=== Extracted text ===
··········

The Impossible Journey: Transitioning to Value-Based Pricing

IMGCAP(1)]I was recently invited to Shanghai for a weeklong visit, and as the date neared, I found myself getting anxious. The city is massive.

With a population density nearly four times that of my hometown, a language barrier, and Eastern worldview, it’s intimidating. Naturally, the question is, why bother?

“Because of the benefits of travel,” gushes a friend. “Your mind opens, experiences are priceless, you’ll learn new things, make new friends. . .”

True, the benefits outweigh the costs. As I think about it, I’ve gone through similar experiences before. San Francisco is our favorite city. The first visit was intimidating. “Where will I stay? How will I get around?” The second visit was better. “This time I’ll stay here and go there.” By our tenth visit, we were giving advice to other passengers on the plane ride out there.

··········

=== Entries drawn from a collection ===
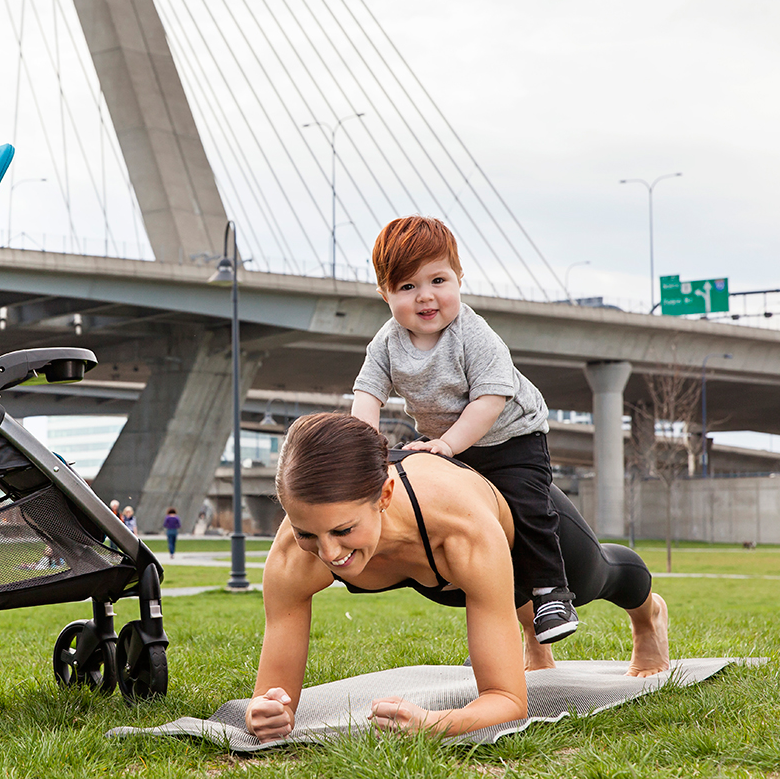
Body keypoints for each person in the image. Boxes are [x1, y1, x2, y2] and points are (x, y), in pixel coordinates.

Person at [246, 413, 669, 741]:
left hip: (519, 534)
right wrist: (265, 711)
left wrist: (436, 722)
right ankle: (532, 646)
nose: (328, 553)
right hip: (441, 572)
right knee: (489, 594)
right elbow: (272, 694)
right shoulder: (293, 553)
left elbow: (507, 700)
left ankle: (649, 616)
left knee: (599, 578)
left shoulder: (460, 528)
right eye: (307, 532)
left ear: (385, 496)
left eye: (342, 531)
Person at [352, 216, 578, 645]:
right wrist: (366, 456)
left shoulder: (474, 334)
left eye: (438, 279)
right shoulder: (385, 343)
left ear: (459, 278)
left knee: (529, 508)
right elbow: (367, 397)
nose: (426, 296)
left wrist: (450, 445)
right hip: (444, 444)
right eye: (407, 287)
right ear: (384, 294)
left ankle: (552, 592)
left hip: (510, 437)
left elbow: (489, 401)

··········

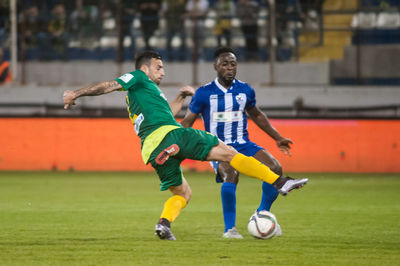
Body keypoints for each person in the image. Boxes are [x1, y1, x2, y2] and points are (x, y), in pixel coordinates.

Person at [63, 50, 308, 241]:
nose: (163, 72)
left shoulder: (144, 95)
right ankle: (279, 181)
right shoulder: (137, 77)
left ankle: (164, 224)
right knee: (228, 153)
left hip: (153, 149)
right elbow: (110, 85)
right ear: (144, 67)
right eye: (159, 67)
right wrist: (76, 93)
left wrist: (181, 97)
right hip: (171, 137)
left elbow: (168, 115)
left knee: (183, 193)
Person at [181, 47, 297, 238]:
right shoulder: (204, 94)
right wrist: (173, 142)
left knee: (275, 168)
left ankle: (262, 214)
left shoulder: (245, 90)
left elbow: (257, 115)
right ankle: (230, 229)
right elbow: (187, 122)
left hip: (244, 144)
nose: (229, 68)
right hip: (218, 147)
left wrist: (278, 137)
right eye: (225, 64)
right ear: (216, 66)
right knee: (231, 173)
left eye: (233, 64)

··········

=== Exercise aim ===
Reproduce the entire text above about transitioning to value-based pricing, word for word.

=== Task response ===
The Impossible Journey: Transitioning to Value-Based Pricing

IMGCAP(1)]I was recently invited to Shanghai for a weeklong visit, and as the date neared, I found myself getting anxious. The city is massive.

With a population density nearly four times that of my hometown, a language barrier, and Eastern worldview, it’s intimidating. Naturally, the question is, why bother?

“Because of the benefits of travel,” gushes a friend. “Your mind opens, experiences are priceless, you’ll learn new things, make new friends. . .”

True, the benefits outweigh the costs. As I think about it, I’ve gone through similar experiences before. San Francisco is our favorite city. The first visit was intimidating. “Where will I stay? How will I get around?” The second visit was better. “This time I’ll stay here and go there.” By our tenth visit, we were giving advice to other passengers on the plane ride out there.